Assignment # 3: Perl


Abbreviation expansion                           DUE: March 9, 2000 - 6:00pm

Many interactive programs, such as text editors, allow a user to define abbreviations for commonly used strings. Once an  abbreviation has been defined, it can be automatically translated into its expanded form. For example, if the abbreviation EPA abbreviates the expanded form Environmental Protection Agency, then the sentence:

Fred's Chemical Company and Taco Shack has been fined by the EPA for illegally dumping toxic waste.

gets expanded into:

Fred's Chemical Company and Taco Shack has been fined by the Environmental Protection Agency for illegally dumping toxic waste.

Your assignment is to write a Perl program that rewrites input lines, replacing abbreviations with their expanded forms.

Each input line will contain zero or more strings (non-empty sequences of characters), delimited by whitespace (spaces, tabs, etc.). Input lines
will be of four types:

  1. New context lines have the form:
    #CONTEXT#
    This means that a new local context for the input text is started.
  2. Definition lines are in the form:
    String1 #LOCAL_DEF# String2 String3 ··· StringN
    or
    String1 #GLOBAL_DEF# String2 String3 ··· StringN
    This means that String1 becomes a local or global abbreviation, respectively, for String2 String3 ··· StringN (i.e. String1 in the input expands to String2 String3 ··· StringN in the output).
  3. Undefinition lines are in the form:
    #LOCAL_UNDEF# String
    or
    #GLOBAL_UNDEF# String
    This removes the abbreviation represented by String from the current set of local or global abbreviations, respectively.
  4. Any other line of text. None of #CONTEXT#, #DEF# or #UNDEF# will appear on a regular text line.

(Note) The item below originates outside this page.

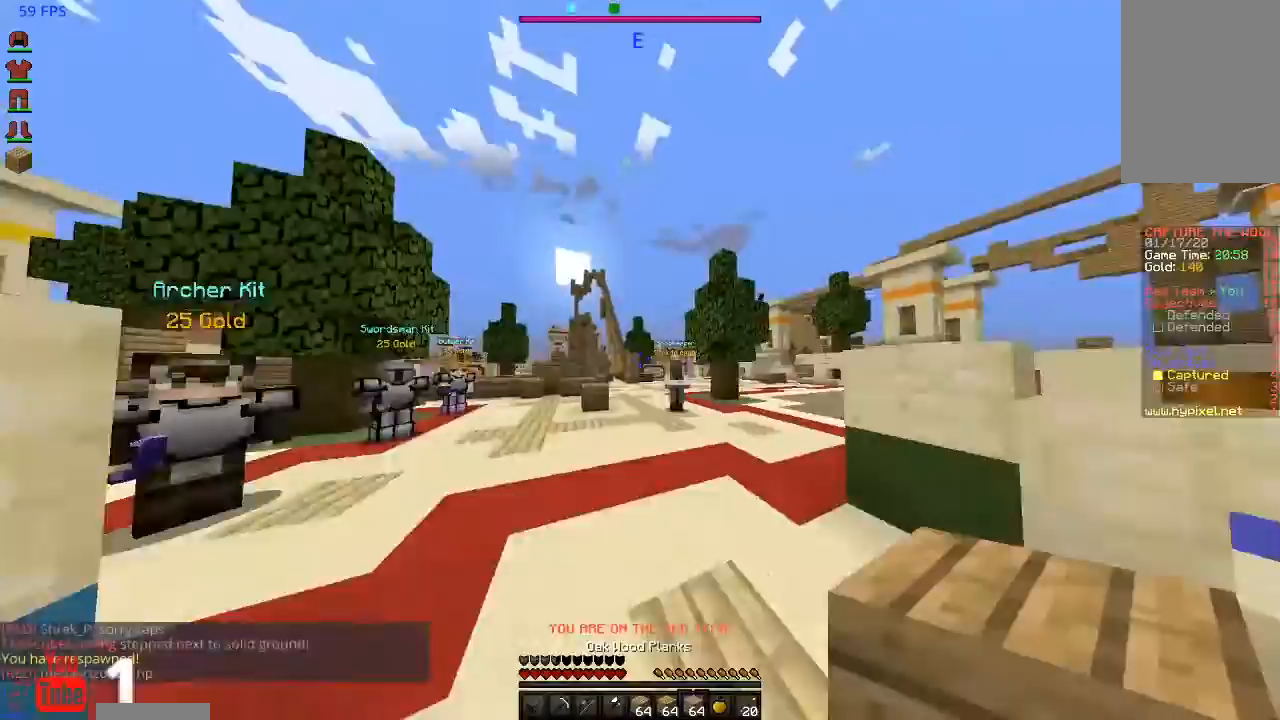
{"keys": ["space", "w"], "mouse": [], "events": []}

When your program encounters a line of type 1, a new local abbreviation context is created. Abbreviations are classified as either local or global. All local abbreviation definitions become undefined when a new context is entered (i.e. a #CONTEXT# line is reached), while global abbreviations remain defined until explicitly undefined (as described below). A #CONTEXT# line is not required at the beginning of an input data file.

When your program encounters a line of type 2, it should create a new global or local abbreviation for String1 and produce no output. A global abbreviation will be applied to all input lines between the definition line and a subsequent undefinition line, while a local abbreviation line will apply to all input lines between the definition line and either a subsequent undefinition or a new context line. If any one or more of the strings in String2 String3 ··· StringN is currently an abbreviation, replace each such string with its expansion, before storing the expansion for String1. If an abbreviation of the same kind (global or local) already exists for String1, delete the old expansion after determining the new expansion.

When your program encounters a line of type 3, it should delete the specified global or local abbreviation.

No other text is allowed on lines of types 1, 2 and 3 aside from that described, but whitespace before, in between and after the required strings is allowed.

When your program encounters a line of type 4, it should print out the input line, with each abbreviation expanded. Local abbreviations take precedence over global ones, meaning that the local abbreviation expansion should be used if both a global and local abbreviation are currently defined. Any abbreviation replaced must match an entire word, not just a substring (a part of a word). Words are delimited by whitespace.

No other words should be affected.  Abbreviations within expanded text should be ignored. If the line contains no abbreviations, then it should
be printed out unchanged (except whitespace doesn't have to be the same).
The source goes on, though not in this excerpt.